Going into Saturday's game against the Blue Jackets, do the players just wipe the mess that was last game from their memories and start fresh? Do they learn from it and try to build off of it? It's a little of both.
"The last game has been in the back of our heads, so hopefully it'll create that energy that we need," Blueger said.
"For a couple of hours after the game you think about it, see what you did right, see what you did wrong, even into the next day," McCann said. "But once that's over, once the video is done with, you learn from it and you move on."
"You have to forget a game like that, but you learn from it, too," said Kahun. "We know our mistakes there, we just weren't hard enough on pucks. We just gave up too many scoring chances. We learn from it and make it better."

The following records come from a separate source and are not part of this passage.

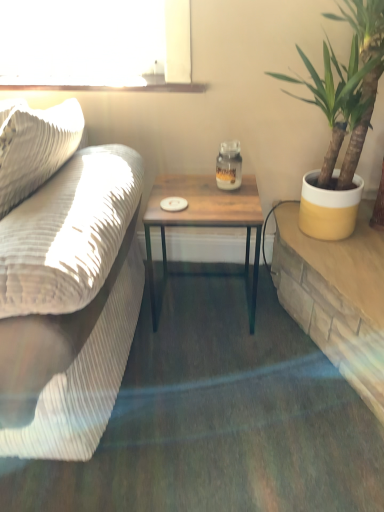
This screenshot has width=384, height=512. I want to click on free space above wooden table at center (from a real-world perspective), so click(x=198, y=197).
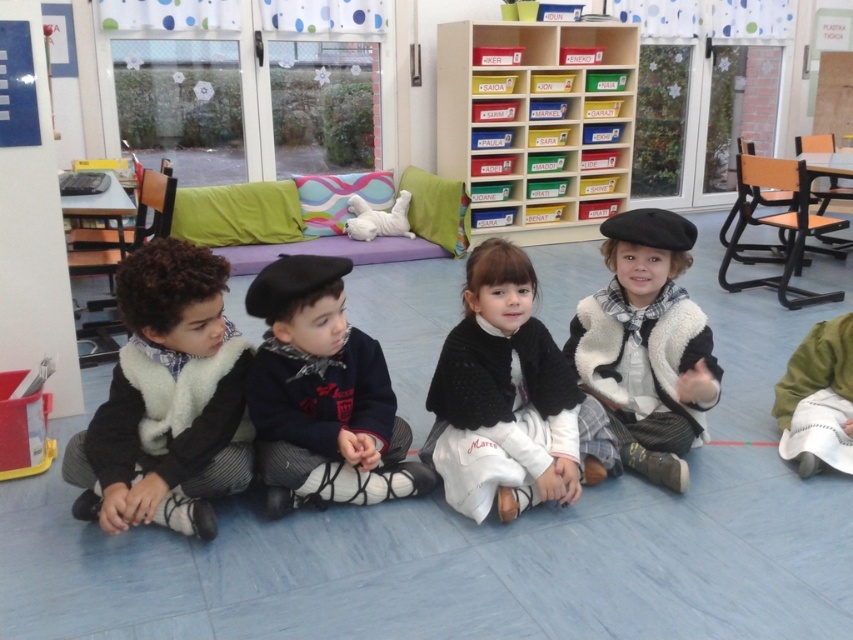
Is velvet black vest at left closer to camera compared to white fuzzy coat at center?

Yes, it is.

Does point (155, 253) lie behind point (479, 394)?

No, it is not.

Find the location of a particular element. The width and height of the screenshot is (853, 640). velvet black vest at left is located at coordinates (167, 400).

Who is positioned more to the left, matte black beret at center or white fuzzy coat at center?

Positioned to the left is matte black beret at center.

From the picture: Who is positioned more to the right, matte black beret at center or white fuzzy coat at center?

white fuzzy coat at center

Measure the distance between matte black beret at center and camera.

matte black beret at center and camera are 1.99 meters apart.

At what (x,y) coordinates should I click in order to perform the action: click on matte black beret at center. Please return your answer as a coordinate pair (x, y). Image resolution: width=853 pixels, height=640 pixels. Looking at the image, I should click on (322, 394).

Between point (253, 396) and point (682, 268), which one is positioned behind?

Positioned behind is point (682, 268).

Does point (399, 493) lie behind point (592, 365)?

That is False.

Find the location of a particular element. matte black beret at center is located at coordinates (322, 394).

Where is `matte black beret at center`? Image resolution: width=853 pixels, height=640 pixels. matte black beret at center is located at coordinates (322, 394).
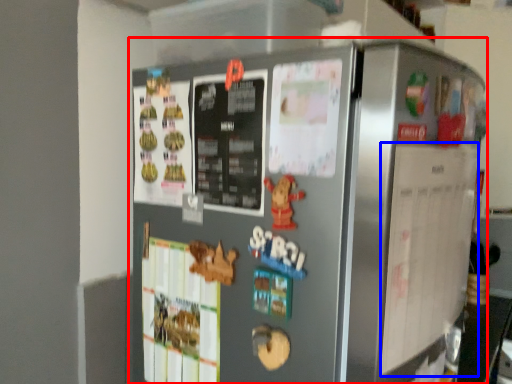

It would be pretty hard to make things worse compared to last game, so it's only up from here.
THE ESSENTIALS
• Media notes
• Team statistics
• NHL scoreboard
THE SESSION
• It was an optional skate that only lasted about 20 minutes. No line rushes, no special teams work. Sidney Crosby, Patric Hornqvist, Kris Letang, and Justin Schultz were the only players absent.
• As expected, Matt Murray was the first goaltender off the ice, indicating he will start.
• Since it was an optional skate and we didn't get any line rushes, we don't know what the lineup will look like tonight. If yesterday's practice is any indication, Dominik Simon could end up back on the top line. Sullivan honestly sounds like he's tired of explaining to people what the coaching staff sees in Simon's game, so he kept it short when asked why he was comfortable with Simon on the top line.
"He's a good player," Sullivan said. "He's strong on pucks, he makes plays. He's just a good, solid 200-foot hockey player."
THE SCHEDULE
Faceoff tonight is 7:08 at PPG Paints Arena, where Dave, Sunday and I will have your coverage. The Penguins will have an off day on Sunday.